Apart from the pictures, everything in the lines below must be printed exactly.

━━━━━━

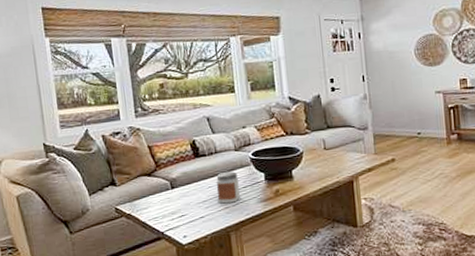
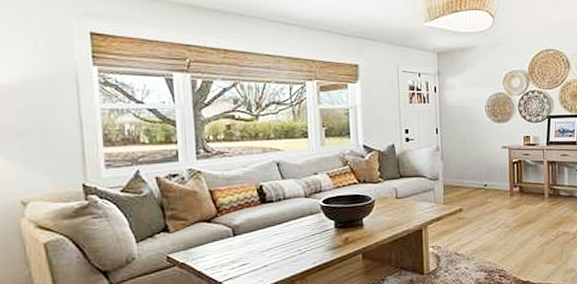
jar: present [216,172,241,204] -> none [282,219,309,252]

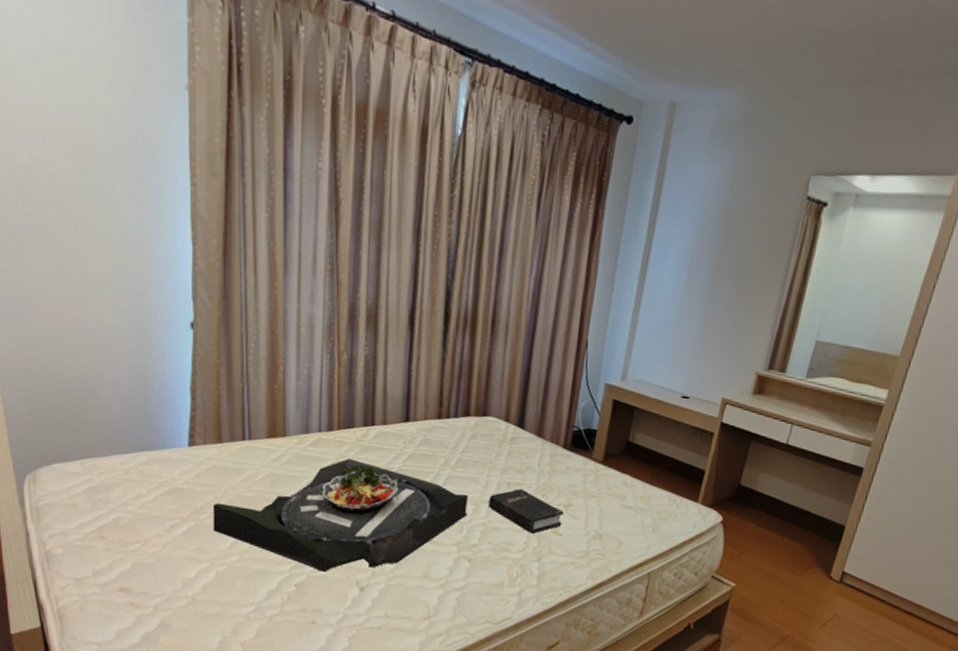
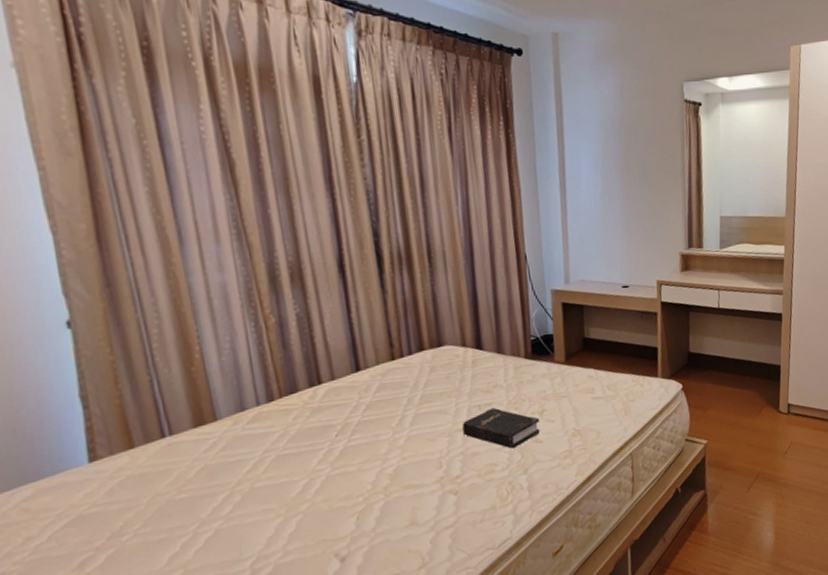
serving tray: present [213,458,468,572] -> none [136,424,444,556]

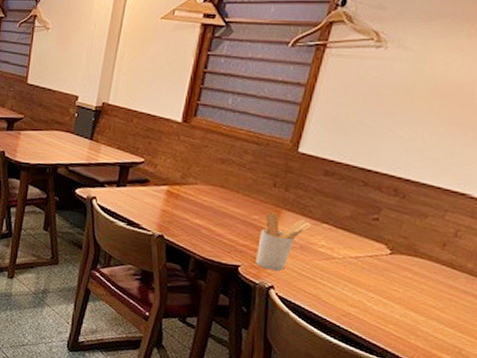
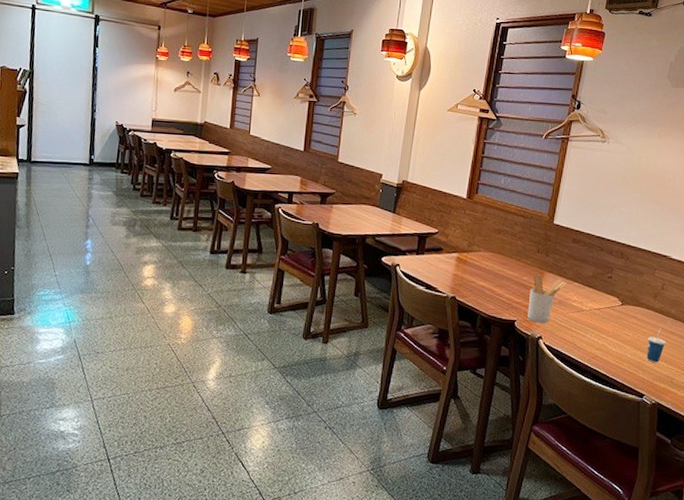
cup: none [423,285,455,328] -> present [647,328,666,362]

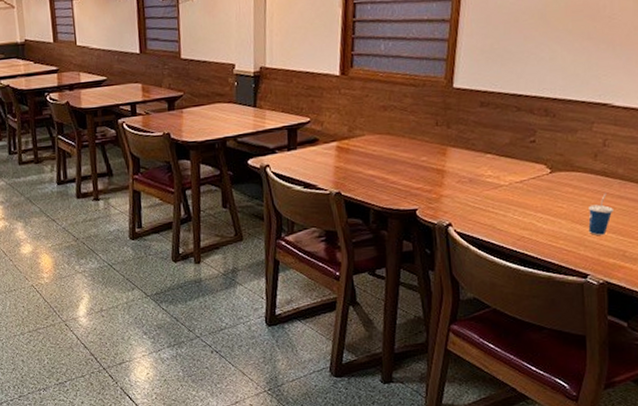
utensil holder: present [527,274,566,323] -> none [430,151,476,208]

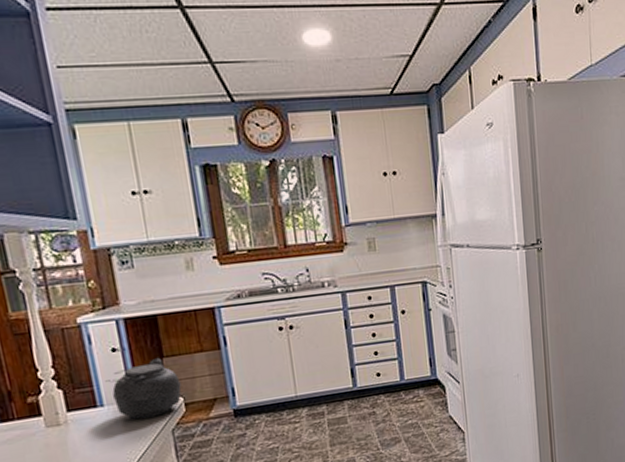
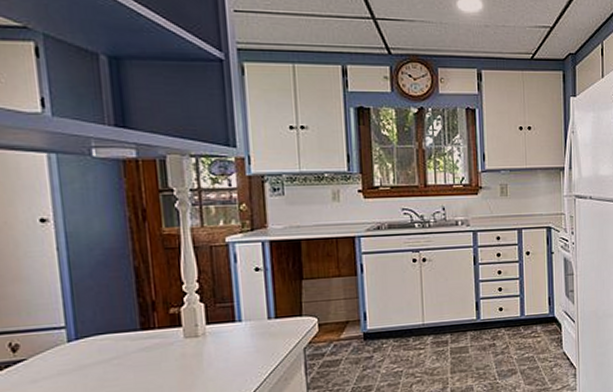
teapot: present [105,357,182,420] -> none [246,279,317,336]

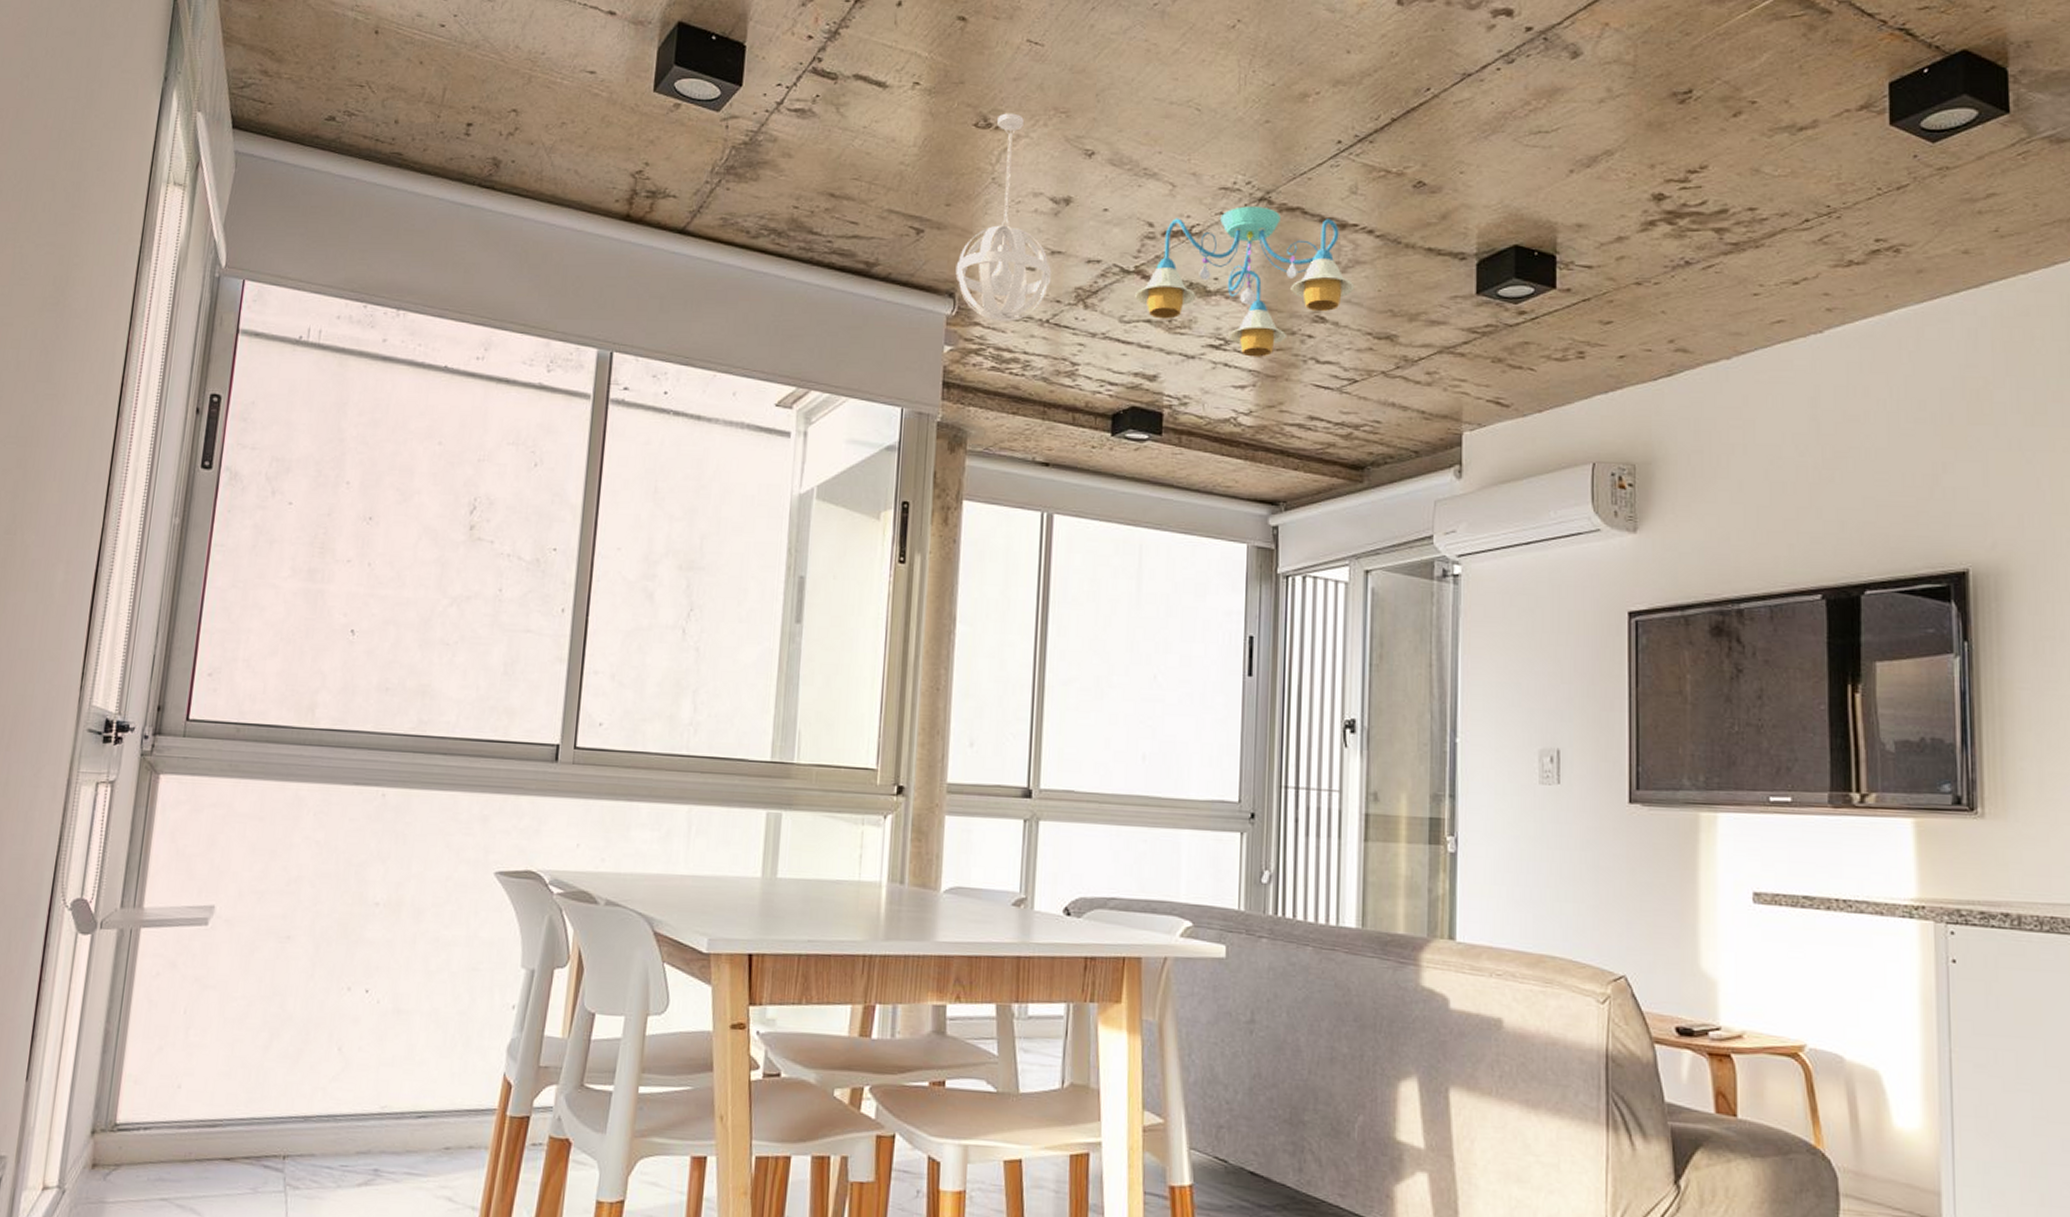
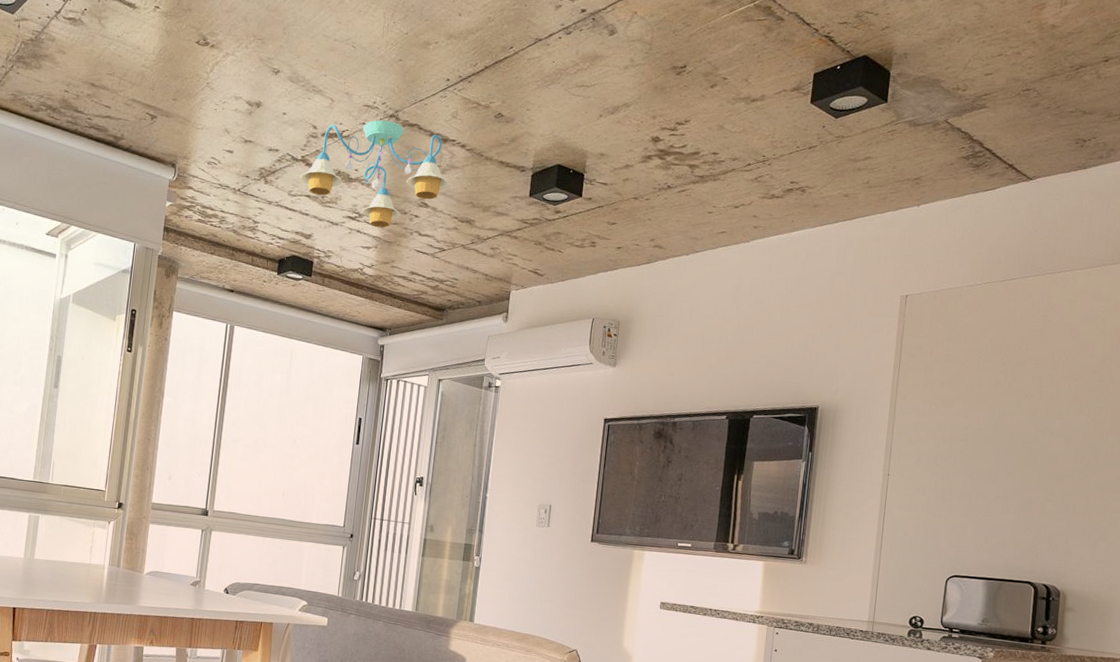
pendant light: present [955,113,1052,322] -> none [177,36,244,189]

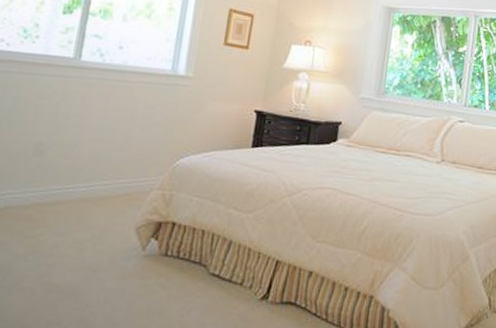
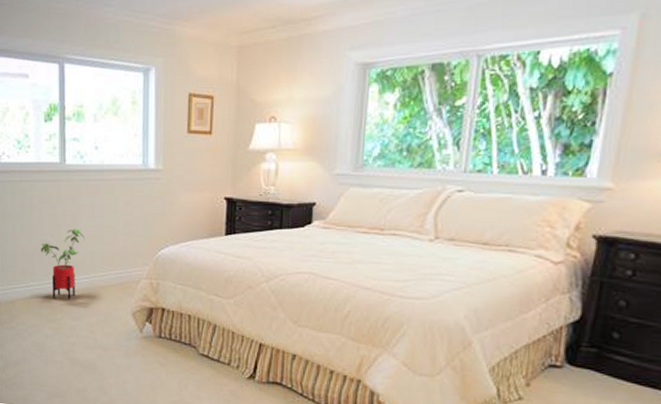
house plant: none [30,130,91,211] -> present [41,228,85,299]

━━━━━━

Task solution =
jar: present [216,172,241,204] -> none [282,219,309,252]

serving tray: present [213,458,468,572] -> none [136,424,444,556]

cup: none [423,285,455,328] -> present [647,328,666,362]

utensil holder: present [527,274,566,323] -> none [430,151,476,208]

teapot: present [105,357,182,420] -> none [246,279,317,336]

pendant light: present [955,113,1052,322] -> none [177,36,244,189]

house plant: none [30,130,91,211] -> present [41,228,85,299]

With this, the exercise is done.